For decades, the history of the Italy-Slovenia border has been told through the lens of rigid national divisions, condensing stereotypes and fostering separation, thereby obscuring the region’s rich cultural and social complexity. Today, with the Italian-Slovenian border no longer a point of contention, there is space for a deeper understanding of this layered territory—one that has long embodied multiple forms of coexistence.
This is precisely the goal of “Le Affinità di Confine. Architectures between Friuli Venezia Giulia and Slovenia”, an exhibition curated by Luka Skansi and Paolo Nicoloso, featuring photographs by Roberto Conte and Miran Kambič. It is a visual and critical investigation into the concept of borders, using architecture as a lens to explore tangible expressions of stratified and shared identities.
The project, promoted by ERPAC Friuli Venezia Giulia and initiated by Guido Comis, is part of the “GO!2025&Friends” program, connected to the events celebrating Nova Gorica and Gorizia as the European Capital of Culture. Rather than presenting a comprehensive timeline of cross-border architecture, the exhibition offers an image-based comparative analysis: more than fifty architectural diptychs juxtapose Italian and Slovenian buildings grouped by function, era, or language highlighting affinities, contrasts, and reciprocal influences.

Organized into three chronological chapters—from the twilight of the Austro-Hungarian Empire, through the interwar years, to the postwar period and the emergence of an independent Slovenia—the exhibition reflects the depth of architectural dialogue between two geographically close yet historically divided realities. Architecture, with its power to imprint itself on both landscape and collective memory, serves here as an ideal medium through which to grasp both local specificities and transnational currents, challenging linear historical narratives. “It is alive,” explain the curators, “a physical presence that, through its form, dimensions, spatiality, and urban or environmental relationships, participates in the present.”

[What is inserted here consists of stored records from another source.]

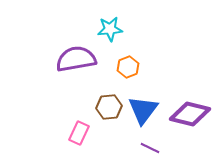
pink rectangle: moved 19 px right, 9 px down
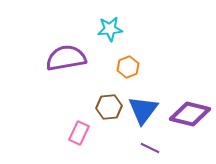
purple semicircle: moved 10 px left, 1 px up
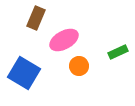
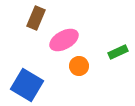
blue square: moved 3 px right, 12 px down
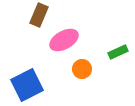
brown rectangle: moved 3 px right, 3 px up
orange circle: moved 3 px right, 3 px down
blue square: rotated 32 degrees clockwise
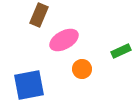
green rectangle: moved 3 px right, 1 px up
blue square: moved 2 px right; rotated 16 degrees clockwise
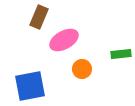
brown rectangle: moved 2 px down
green rectangle: moved 3 px down; rotated 18 degrees clockwise
blue square: moved 1 px right, 1 px down
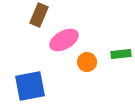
brown rectangle: moved 2 px up
orange circle: moved 5 px right, 7 px up
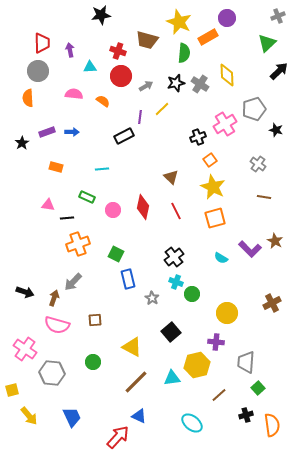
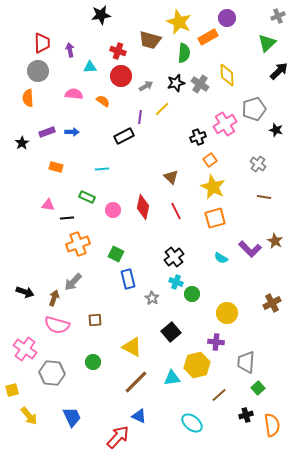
brown trapezoid at (147, 40): moved 3 px right
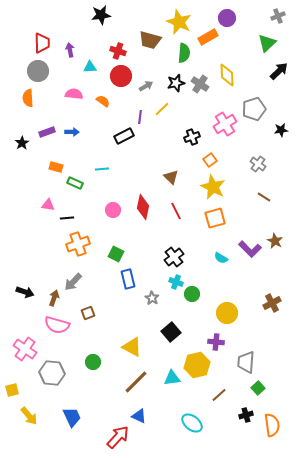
black star at (276, 130): moved 5 px right; rotated 24 degrees counterclockwise
black cross at (198, 137): moved 6 px left
green rectangle at (87, 197): moved 12 px left, 14 px up
brown line at (264, 197): rotated 24 degrees clockwise
brown square at (95, 320): moved 7 px left, 7 px up; rotated 16 degrees counterclockwise
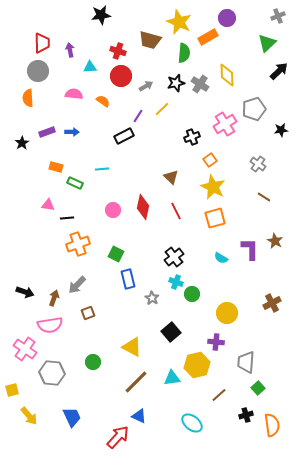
purple line at (140, 117): moved 2 px left, 1 px up; rotated 24 degrees clockwise
purple L-shape at (250, 249): rotated 135 degrees counterclockwise
gray arrow at (73, 282): moved 4 px right, 3 px down
pink semicircle at (57, 325): moved 7 px left; rotated 25 degrees counterclockwise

At the heart of the exhibition is the diptych as a curatorial device—more than a visual pairing, it is a tool for critical comparison. Hospitals, schools, civic buildings, and residential structures are placed side by side in a dialectic of architectural languages, reflecting differing ideologies, political systems, and cultural models. The image thus becomes an instrument of analytical interpretation, offering a multifaceted portrait of a region whose defining characteristic is its cultural plurality.